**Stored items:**
[Start of section]

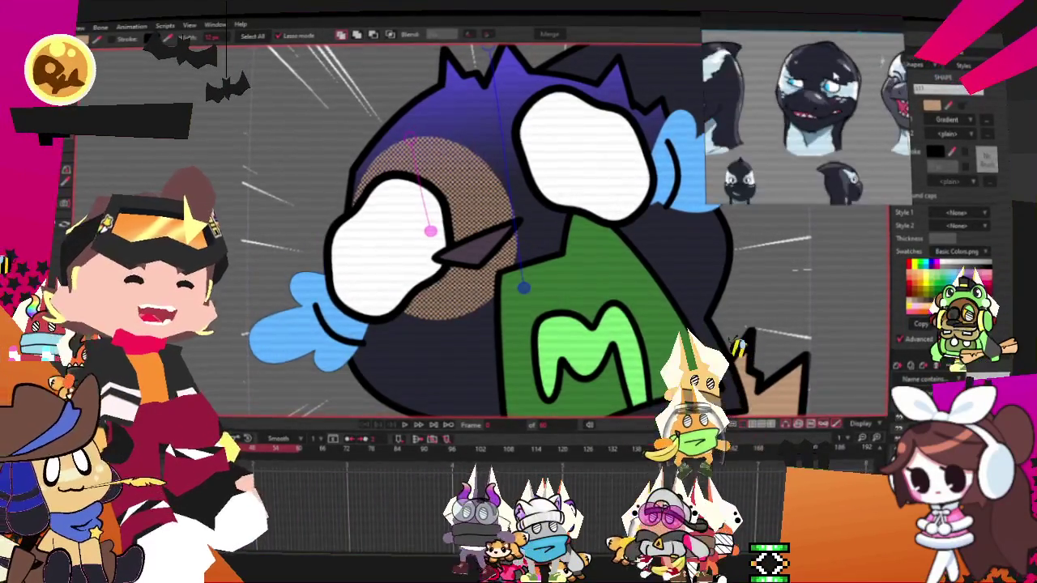
pyautogui.scroll(2, 867, 87)
pyautogui.scroll(3, 867, 87)
pyautogui.scroll(2, 866, 87)
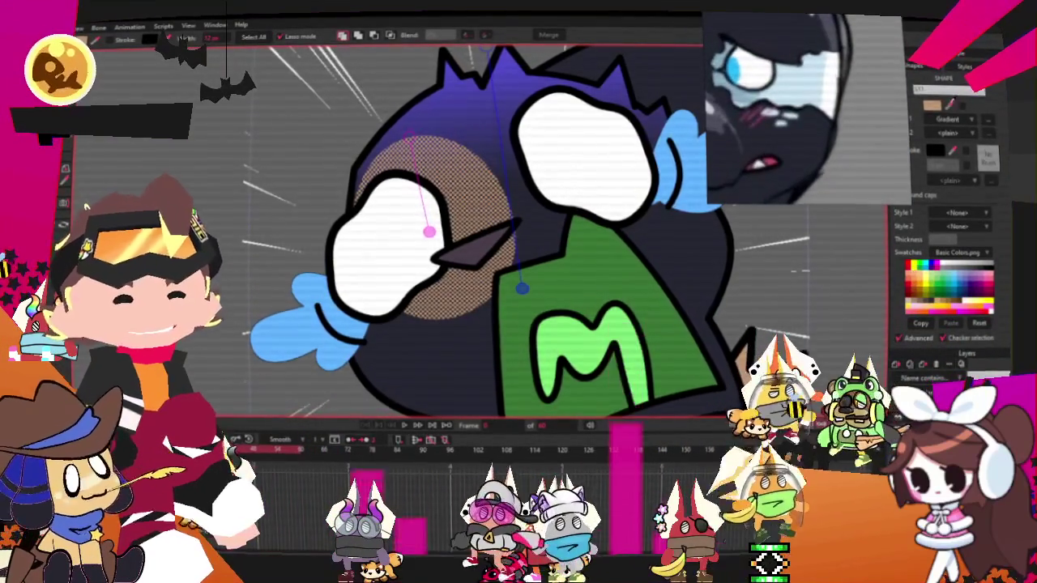
# Step: Fill the circle pale blue and change its effect from gradient to a flat fill
pyautogui.click(626, 173)
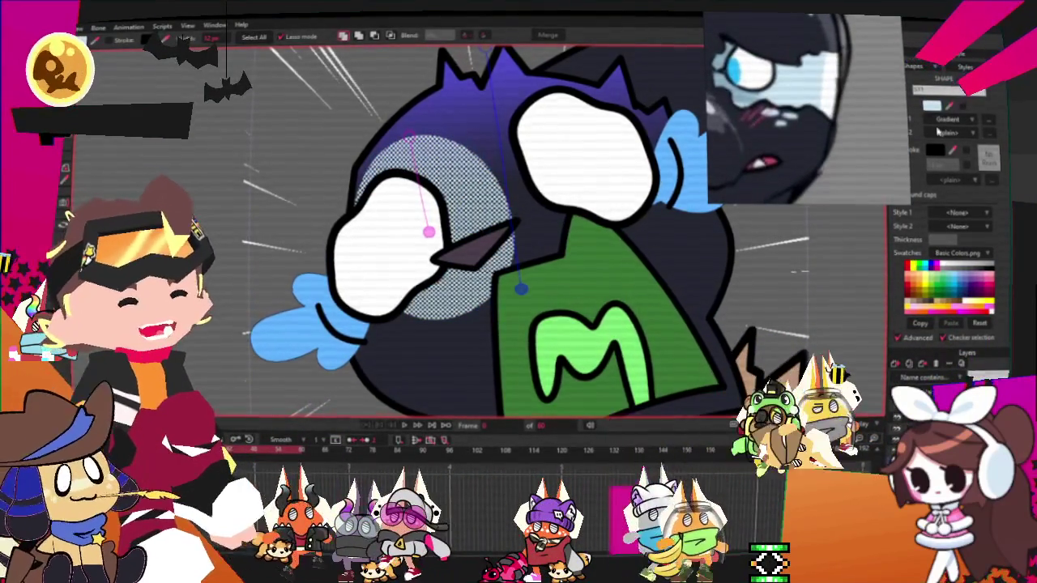
pyautogui.click(960, 119)
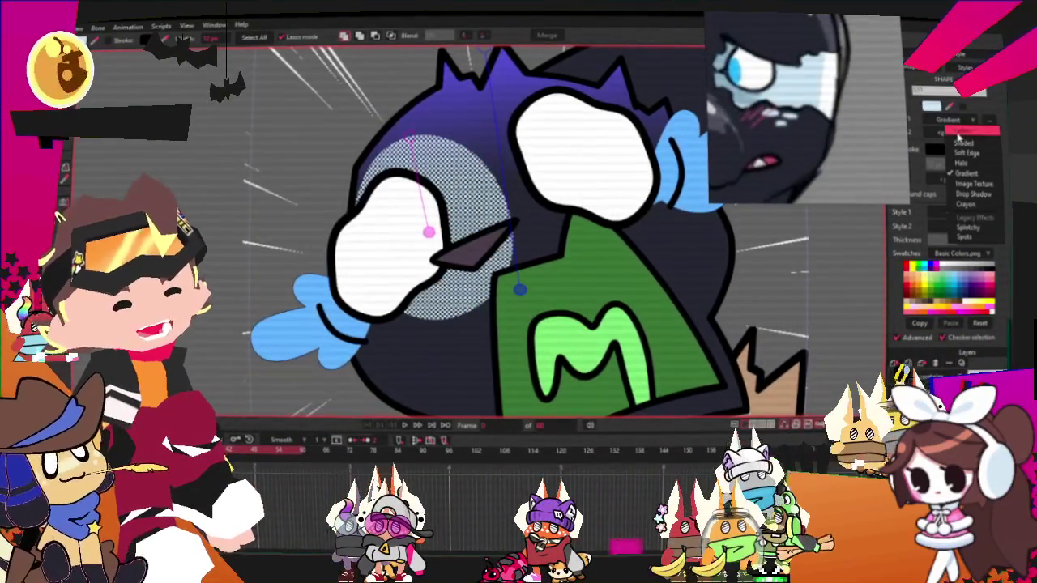
pyautogui.click(960, 133)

[End of section]

**BRIEF:** Write out exactly the lines from the one containing "pyautogui.scroll(2, 866, 87)" through the end of the records above, both included, leaving all pictures out.

**SOLUTION TO THIS PROBLEM:**
pyautogui.scroll(2, 866, 87)
# Step: Fill the circle pale blue and change its effect from gradient to a flat fill
pyautogui.click(626, 173)
pyautogui.click(960, 119)
pyautogui.click(960, 133)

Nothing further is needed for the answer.